Perhaps the second and biggest sadness I bear is the low level of access to courts by the vast numbers of citizens who might be aggrieved. Access to courts and therefore to justice has an obvious gender, class and race. That is singularly true when one has to litigate up to apex courts like the Supreme Court of Appeal and the Constitutional Court. This is not only true of poor people but also of middle income people.
Access to justice has become unaffordable. In this context, much of our jurisprudence flow from innovative and caring intervention of public interest entities and organs of civil society. We owe them a debt of gratitude. They have taken on many trend setting cases that have brought respite to the poor and vulnerable. Otherwise our jurisprudence would have been skewed in favour of powerful commercial interests in a society already deeply divided and unequal. The Legal Aid does a splendid job of increasing access to courts. Much innovation and resources has to be devised urgently to make justice accessible. On this score alone Ruth First would have wondered what this struggle business was all about.
That then brings me to my third judicial sadness. One of my conventional obligations as a Judge is to make prison visits. I would want to do that being one who grew up in a prison. Ruth First would have wanted to do that having been arrested and detained so long and so often. Like me, she would not have been amused. Our prisons are full, very full of young men and young women well beyond their initial occupancy levels.

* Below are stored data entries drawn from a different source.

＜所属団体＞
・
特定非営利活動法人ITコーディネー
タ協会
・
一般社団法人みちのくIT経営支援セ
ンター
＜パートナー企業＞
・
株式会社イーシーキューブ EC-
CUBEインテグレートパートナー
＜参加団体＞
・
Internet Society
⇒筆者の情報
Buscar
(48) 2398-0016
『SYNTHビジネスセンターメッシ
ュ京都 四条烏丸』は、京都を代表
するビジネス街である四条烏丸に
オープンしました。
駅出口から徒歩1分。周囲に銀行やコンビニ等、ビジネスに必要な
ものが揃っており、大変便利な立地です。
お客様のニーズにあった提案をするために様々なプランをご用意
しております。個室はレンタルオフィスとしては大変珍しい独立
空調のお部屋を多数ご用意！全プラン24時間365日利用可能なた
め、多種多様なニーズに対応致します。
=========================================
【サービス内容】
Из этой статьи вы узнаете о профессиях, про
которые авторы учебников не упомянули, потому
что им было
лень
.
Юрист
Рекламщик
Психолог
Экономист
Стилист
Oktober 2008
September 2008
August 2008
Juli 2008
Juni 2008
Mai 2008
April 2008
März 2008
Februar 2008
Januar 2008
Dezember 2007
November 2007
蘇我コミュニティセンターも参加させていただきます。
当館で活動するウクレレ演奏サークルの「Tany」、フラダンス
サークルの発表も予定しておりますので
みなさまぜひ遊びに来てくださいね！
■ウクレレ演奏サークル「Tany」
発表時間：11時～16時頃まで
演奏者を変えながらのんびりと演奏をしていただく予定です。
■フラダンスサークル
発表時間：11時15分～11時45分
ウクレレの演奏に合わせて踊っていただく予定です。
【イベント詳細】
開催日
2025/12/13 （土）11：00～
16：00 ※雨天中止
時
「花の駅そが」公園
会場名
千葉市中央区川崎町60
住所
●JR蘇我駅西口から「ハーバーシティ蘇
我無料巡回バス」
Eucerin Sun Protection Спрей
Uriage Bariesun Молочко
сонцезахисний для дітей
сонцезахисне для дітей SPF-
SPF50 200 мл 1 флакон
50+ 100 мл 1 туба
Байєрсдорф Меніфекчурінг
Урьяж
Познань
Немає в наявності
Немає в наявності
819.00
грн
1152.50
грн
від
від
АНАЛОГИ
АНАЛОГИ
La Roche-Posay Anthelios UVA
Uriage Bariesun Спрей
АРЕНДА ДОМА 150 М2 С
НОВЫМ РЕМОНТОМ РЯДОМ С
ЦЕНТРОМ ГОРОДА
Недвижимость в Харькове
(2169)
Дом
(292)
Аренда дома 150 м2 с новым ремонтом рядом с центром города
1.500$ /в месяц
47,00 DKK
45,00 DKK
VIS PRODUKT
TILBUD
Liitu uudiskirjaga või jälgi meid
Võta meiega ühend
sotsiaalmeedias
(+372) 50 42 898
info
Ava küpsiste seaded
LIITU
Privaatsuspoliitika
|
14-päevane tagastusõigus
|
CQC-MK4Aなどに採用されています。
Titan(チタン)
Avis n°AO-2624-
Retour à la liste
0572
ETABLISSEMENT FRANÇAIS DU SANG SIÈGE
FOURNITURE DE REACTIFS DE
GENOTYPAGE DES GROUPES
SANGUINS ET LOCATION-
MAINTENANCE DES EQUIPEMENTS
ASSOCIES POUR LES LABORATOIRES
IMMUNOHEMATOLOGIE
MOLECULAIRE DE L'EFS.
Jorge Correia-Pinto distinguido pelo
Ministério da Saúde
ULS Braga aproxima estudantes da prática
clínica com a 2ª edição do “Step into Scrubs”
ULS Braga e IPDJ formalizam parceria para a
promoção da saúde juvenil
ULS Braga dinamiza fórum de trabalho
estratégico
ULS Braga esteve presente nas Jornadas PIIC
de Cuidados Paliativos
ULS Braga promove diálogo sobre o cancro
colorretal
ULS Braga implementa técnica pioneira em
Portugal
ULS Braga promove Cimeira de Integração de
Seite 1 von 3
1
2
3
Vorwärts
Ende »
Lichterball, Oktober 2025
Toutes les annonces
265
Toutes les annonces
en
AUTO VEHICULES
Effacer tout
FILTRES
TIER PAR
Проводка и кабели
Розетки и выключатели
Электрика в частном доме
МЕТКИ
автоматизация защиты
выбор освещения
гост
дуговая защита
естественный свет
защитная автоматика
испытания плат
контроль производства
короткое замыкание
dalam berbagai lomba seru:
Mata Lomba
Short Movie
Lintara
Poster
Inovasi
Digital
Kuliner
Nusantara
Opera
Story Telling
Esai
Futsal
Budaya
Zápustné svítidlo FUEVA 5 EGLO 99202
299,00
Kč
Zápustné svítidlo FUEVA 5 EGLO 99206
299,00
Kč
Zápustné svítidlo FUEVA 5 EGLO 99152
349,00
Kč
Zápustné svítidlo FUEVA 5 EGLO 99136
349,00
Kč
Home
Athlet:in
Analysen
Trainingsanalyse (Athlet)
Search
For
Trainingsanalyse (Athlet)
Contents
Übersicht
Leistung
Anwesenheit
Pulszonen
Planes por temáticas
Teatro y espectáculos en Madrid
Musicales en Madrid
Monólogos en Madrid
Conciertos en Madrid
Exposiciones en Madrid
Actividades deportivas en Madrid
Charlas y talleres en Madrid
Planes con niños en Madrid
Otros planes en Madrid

Recently, my walk about in one of our largest prisons in Gauteng revealed frightening overcrowding of awaiting trial prisoners. Three to four people seemed to share a bed meant for one. The authorities suggested to me that the average time to await a final trial is approximately two years and yet the intake of additional people awaiting trial occurs daily.
While the Department responsible for correctional centres may be doing its best in the trying circumstances, courts must devise in collaboration with other institutions concerned with criminal justice, effective case load management that will not honour in the breach the constitutional guarantee to a fair and speedy trial.
It is not inapposite for judges to remind themselves that: “while the legislature is the will of the majority the Court must always remain the conscience of the society” – Anon.
Willingness to bear the consequences
I suggested at the beginning that the inevitable outcome of the principle of courage must be a willingness to bear the consequences. Ruth First paid that ultimate price.
In extreme repression those entrusted with power soon forget and resort to death, torture and exclusion to prop up their hegemony. We are a proud democracy. In many respects we have established an admirable state and proud nation. We have picked much of the low lying fruit. In some respects our courts are one such example.
However judges, and certainly all of us, cannot now back-off from our bounden duty to educate and train the young, to transmit to them the very best values of our long and heroic struggle. We must keep our collective vision well in sight. We must garner the courage and comfort to speak out and act on it. We must require our public functionaries to pursue in truth a better life for all.
The price we are to pay for social activism is small indeed – nothing comparable to Ruth First’s supreme price. We must be truthful and rigorous in the pursuit of a more equal and just society. We must have the courage to call it right in the most difficult circumstances. That is so because our collective vision is not open to debate. Its primacy is well settled by a long line of virtuous struggle.